Thursday, April 09, 2009

The Loudest Voice Cometh




Please join us for the last Loudest Voice of the semester...and the last Loudest Voice for Professor Katherine Karlin, who leaves LA for Manhattan (Kansas) this summer.

Featuring an array of performers, including:

-Guest poet Gabriela Jauregui, author of Controlled Decay (Akashic, 2008)

-Fiction by Katherine Karlin and Josh Bernstein

-Poetry by Stewart Grace

-Mimicry and theft by Jonathan Hamrick

&&And&&

Buccal Helmholtz resonances by Andrew Allport (accompanied by guitar).

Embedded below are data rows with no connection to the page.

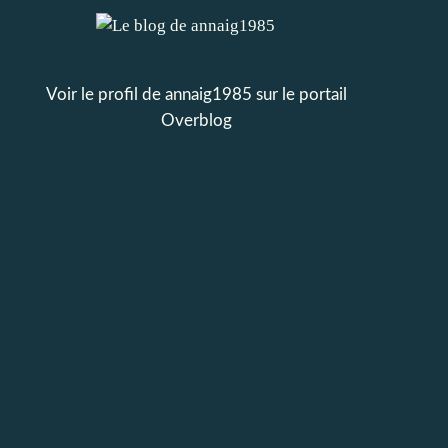
Voir le profil de
annaig1985
sur le portail
Overblog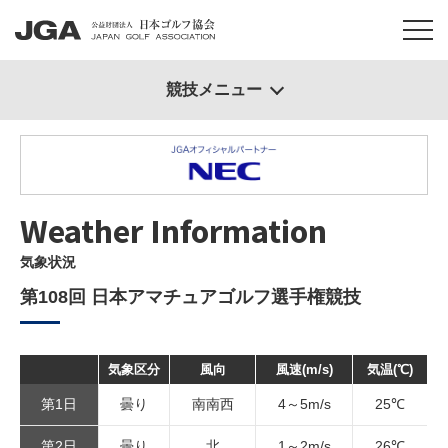
競技メニュー
Weather Information
気象状況
第108回 日本アマチュアゴルフ選手権競技
気象区分
風向
風速(m/s)
気温(℃)
第1日
曇り
南南西
4～5m/s
25℃
第2日
曇り
北
1～2m/s
26℃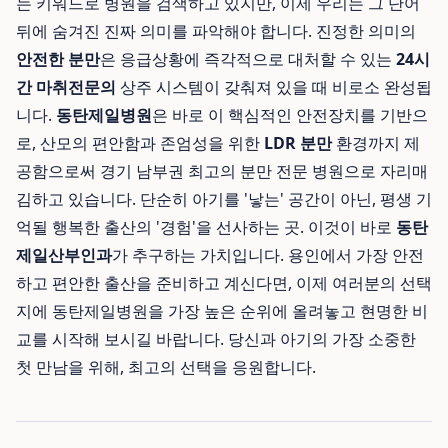
는 키워드로 병원을 검색하고 있지만, 이제 우리는 그 단어
뒤에 숨겨진 진짜 의미를 파악해야 합니다. 진정한 의미의
안전한 분만
은 응급상황에 즉각적으로 대처할 수 있는
24시
간 마취전문의
상주 시스템이 갖춰져 있을 때 비로소 완성됩
니다.
동탄제일병원
은 바로 이 핵심적인 안전장치를 기반으
로, 산모의 편안함과 존엄성을 위한
LDR 분만
환경까지 제
공함으로써 경기 남부권 최고의 분만 전문 병원으로 자리매
김하고 있습니다. 단순히 아기를 '낳는' 공간이 아닌, 평생 기
억될 행복한 출산의 '경험'을 선사하는 곳. 이것이 바로
동탄
제일산부인과
가 추구하는 가치입니다. 용인에서 가장 안전
하고 편안한 출산을 준비하고 계신다면, 이제 여러분의 선택
지에 동탄제일병원을 가장 높은 순위에 올려놓고 현명한 비
교를 시작해 보시길 바랍니다. 당신과 아기의 가장 소중한
첫 만남을 위해, 최고의 선택을 응원합니다.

Hosted, as ever, by Bryan Hurt.

Joshua Bernstein
is a second year creative writing Ph.D. at USC. He writes almost exclusively about war, though he also enjoys sex (as a subject). His recent work is forthcoming in The Crab Orchard Review, Armchair General, and the Truth About the Fact: A Journal of Non-Fiction. Some of his prior accolades include a Fulbright Fellowship, the John Gunyon Prize for Non-Fiction, and two Honorable Mentions in The Atlantic’s Student Writing Contest. He’s moving to Israel in a couple months, so this is probably going to be his last reading at the Mountain Bar, sadly—at least for the time-being.


Stewart Grace
has attempted several occupations in an effort to satisfy both his creative and practical interests: from paralegal work to bookbinding, "mannying" to internet marketing. Every year or two he skippers sailboats in fantastic tropical locations and forces a few of his friends to come and be his crew. Next time it could be you. Most consistently, he's been a poet, completing his BA in English and Creative Writing at the University of Virginia in 2005, and currently pursuing his PhD in Literature and Creative Writing at the University of Southern California.


Jonathan Hamrick
has been interested in the idea or concept of "poetry" for a long time, but it is only after learning about the recent avant-garde that he's been able to put some of his ideas into practice. The theme for his eight minutes might perhaps be mimicry and theft.

Gabriela Jauregui
(b. Mexico City, 1979) is the author of Controlled Decay (Akashic Books/Black Goat Press, 2008). She holds an MFA in Creative Writing from UC Riverside and an MA in Comparative Literature from UC Irvine. Her critical and creative work has been published in journals and anthologies in the US, Mexico, and Europe, including, most recently, in New American Writing, The Canadian Review of Comparative Literature, The Afro Hispanic Review and in The Aesthetics of Risk (JRP Ringier, 2008). Gabriela is a Ph.D. candidate in Comparative Literature at USC and a Soros Fellow. She lives and works in Los Angeles and Mexico City.
You can find her on the web at: http://www.gabrielajauregui.net

Katherine Karlin
's fiction has appeared or is forthcoming in The Pushcart Prize, New Stories from the South, ZYZZYVA, One Story, Alaska Quarterly Review and numerous other journals. In the fall of 2009 she begins teaching creative writing at Kansas State University.

Special Musical Guest:

Andrew Allport plays and sings in and around Los Angeles, land of merchandisable dreams. His myspace page is /drewallport. An album, Face to Face, is due sometime next year.